California grid operators said they expect to order rotating blackouts on Saturday as power reserves had fallen below critical levels during a record-breaking heat wave.

Shortly before 6 p.m. local time on Saturday, the state’s grid operator declared a stage-two grid emergency—one step away from a blackout order. Wildfires caused a generator and a solar farm to trip offline, the California Independent System Operator, which runs most of the state’s grid, said on Twitter.

Temperatures topped 100 degrees Fahrenheit (38 Celsius) across the state with Los Angeles expected to reach a high of 109. The extreme heat is expected to push electricity demand even higher than the heat wave three weeks ago, when millions of people were plunged into darkness in the first rolling outages since the 2001 energy crisis.

“This heat is even going to outdo what we saw in August,” said Jim Rouiller, lead meteorologists at the Energy Weather Group. “More than 100 high-temperature records are at stake across the West.”

The ISO issued a statewide grid alert for Sunday from 4 p.m. until 9 p.m., warning that it might not have sufficient power reserves. The grid operator expected Sunday demand to top 49 gigawatts, above the peak of 46.8 gigawatts hit on Aug. 14 when the ISO called for rotating outages. “If that forecast is realized, Sunday would be the highest-load day we’ve seen so far this summer,” said BloombergNEF analyst Brian Bartholomew.

Electricity prices for delivery on Saturday evening into Southern California jumped to $800 a megawatt-hour, according to data from the grid operator. That’s an indication of tightening supplies as solar production tapers off.

California Governor Gavin Newsom on Thursday signed an emergency order freeing up extra electricity supplies.

Cooling degree-days—used to estimate energy demand—over this weekend are forecast to reach record highs, according to BloombergNEF analyst Jade Patterson. If that happens, electricity consumption could breach last month’s heat wave that sent natural gas prices to $13.27 per million British thermal units.

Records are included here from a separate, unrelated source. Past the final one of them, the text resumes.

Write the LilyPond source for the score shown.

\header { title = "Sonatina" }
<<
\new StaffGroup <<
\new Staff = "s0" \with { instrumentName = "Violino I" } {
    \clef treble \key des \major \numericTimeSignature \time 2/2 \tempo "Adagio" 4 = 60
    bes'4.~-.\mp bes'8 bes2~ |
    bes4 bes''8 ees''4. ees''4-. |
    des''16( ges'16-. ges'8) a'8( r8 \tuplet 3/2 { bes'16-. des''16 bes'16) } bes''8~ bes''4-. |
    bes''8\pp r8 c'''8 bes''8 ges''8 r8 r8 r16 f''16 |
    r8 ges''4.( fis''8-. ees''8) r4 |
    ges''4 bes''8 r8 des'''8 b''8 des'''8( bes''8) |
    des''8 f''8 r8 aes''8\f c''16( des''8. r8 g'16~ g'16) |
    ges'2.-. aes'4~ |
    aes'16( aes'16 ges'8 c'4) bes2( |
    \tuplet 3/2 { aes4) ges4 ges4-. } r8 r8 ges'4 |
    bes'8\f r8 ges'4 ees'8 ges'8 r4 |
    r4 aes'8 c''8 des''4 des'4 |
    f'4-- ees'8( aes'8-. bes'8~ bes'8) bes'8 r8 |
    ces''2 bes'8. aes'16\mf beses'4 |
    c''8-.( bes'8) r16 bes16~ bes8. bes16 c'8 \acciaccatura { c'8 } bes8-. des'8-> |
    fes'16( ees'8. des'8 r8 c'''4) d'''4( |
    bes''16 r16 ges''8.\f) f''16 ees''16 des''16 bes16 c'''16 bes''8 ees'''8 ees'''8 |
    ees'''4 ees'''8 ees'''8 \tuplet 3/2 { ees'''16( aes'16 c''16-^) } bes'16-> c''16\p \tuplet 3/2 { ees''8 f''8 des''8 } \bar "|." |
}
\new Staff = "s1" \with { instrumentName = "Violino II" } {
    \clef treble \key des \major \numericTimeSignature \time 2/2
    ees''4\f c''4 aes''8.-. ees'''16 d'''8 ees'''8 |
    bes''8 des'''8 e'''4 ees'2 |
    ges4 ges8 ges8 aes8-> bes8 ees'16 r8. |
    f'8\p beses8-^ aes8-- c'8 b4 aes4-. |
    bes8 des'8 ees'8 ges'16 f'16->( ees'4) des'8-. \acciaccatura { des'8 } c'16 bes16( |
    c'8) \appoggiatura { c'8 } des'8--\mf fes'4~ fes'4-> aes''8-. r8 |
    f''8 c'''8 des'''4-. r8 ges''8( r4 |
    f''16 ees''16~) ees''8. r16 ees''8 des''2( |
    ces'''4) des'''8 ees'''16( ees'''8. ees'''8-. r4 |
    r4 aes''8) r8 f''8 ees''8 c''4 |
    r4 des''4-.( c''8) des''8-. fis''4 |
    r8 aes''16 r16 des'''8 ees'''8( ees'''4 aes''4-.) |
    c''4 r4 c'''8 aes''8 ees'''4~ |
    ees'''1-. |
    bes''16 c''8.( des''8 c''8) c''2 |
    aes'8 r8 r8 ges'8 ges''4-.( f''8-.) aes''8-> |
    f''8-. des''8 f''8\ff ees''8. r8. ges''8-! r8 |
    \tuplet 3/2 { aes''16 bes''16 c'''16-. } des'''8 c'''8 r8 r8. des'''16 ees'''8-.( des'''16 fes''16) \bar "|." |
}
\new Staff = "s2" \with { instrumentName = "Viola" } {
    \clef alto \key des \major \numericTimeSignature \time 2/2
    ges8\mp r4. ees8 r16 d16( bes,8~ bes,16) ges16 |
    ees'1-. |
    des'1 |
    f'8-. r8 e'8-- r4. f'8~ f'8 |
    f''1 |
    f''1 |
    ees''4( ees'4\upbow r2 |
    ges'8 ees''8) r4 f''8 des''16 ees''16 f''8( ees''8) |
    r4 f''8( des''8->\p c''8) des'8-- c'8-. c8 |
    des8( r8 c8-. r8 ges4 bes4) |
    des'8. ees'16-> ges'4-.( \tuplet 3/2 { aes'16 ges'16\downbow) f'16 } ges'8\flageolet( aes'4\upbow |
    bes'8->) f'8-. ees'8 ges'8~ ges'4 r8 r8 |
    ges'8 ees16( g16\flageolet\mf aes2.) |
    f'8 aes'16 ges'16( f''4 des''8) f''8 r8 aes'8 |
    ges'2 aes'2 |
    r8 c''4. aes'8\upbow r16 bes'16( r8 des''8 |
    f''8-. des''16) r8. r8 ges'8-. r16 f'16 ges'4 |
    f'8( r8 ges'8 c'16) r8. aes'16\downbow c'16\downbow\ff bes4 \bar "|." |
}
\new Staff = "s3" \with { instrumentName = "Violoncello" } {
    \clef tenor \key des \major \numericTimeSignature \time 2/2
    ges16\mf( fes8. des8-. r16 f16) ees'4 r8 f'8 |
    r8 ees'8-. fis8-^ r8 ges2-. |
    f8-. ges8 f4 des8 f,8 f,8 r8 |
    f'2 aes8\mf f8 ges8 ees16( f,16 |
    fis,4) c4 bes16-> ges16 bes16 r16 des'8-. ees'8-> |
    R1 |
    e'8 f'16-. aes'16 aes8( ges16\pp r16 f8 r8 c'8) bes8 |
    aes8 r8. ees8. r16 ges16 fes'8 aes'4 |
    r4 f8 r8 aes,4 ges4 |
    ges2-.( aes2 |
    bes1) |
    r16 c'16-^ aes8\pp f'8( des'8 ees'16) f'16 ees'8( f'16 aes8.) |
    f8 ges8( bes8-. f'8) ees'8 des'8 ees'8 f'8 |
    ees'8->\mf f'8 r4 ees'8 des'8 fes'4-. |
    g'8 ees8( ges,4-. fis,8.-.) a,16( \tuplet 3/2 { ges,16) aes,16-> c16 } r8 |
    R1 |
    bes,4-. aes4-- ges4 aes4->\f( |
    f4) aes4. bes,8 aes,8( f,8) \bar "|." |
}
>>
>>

Many heat records for the date could fall across California, Arizona and Nevada through the weekend before the worst of it begins to subside Tuesday and Wednesday, said Rich Otto, a forecaster with the US Weather Prediction Center. A front from Canada bringing cooler air will dive into the western US breaking the worst of the heat but bringing wind with it that can raise the risk of wildfires, Otto said.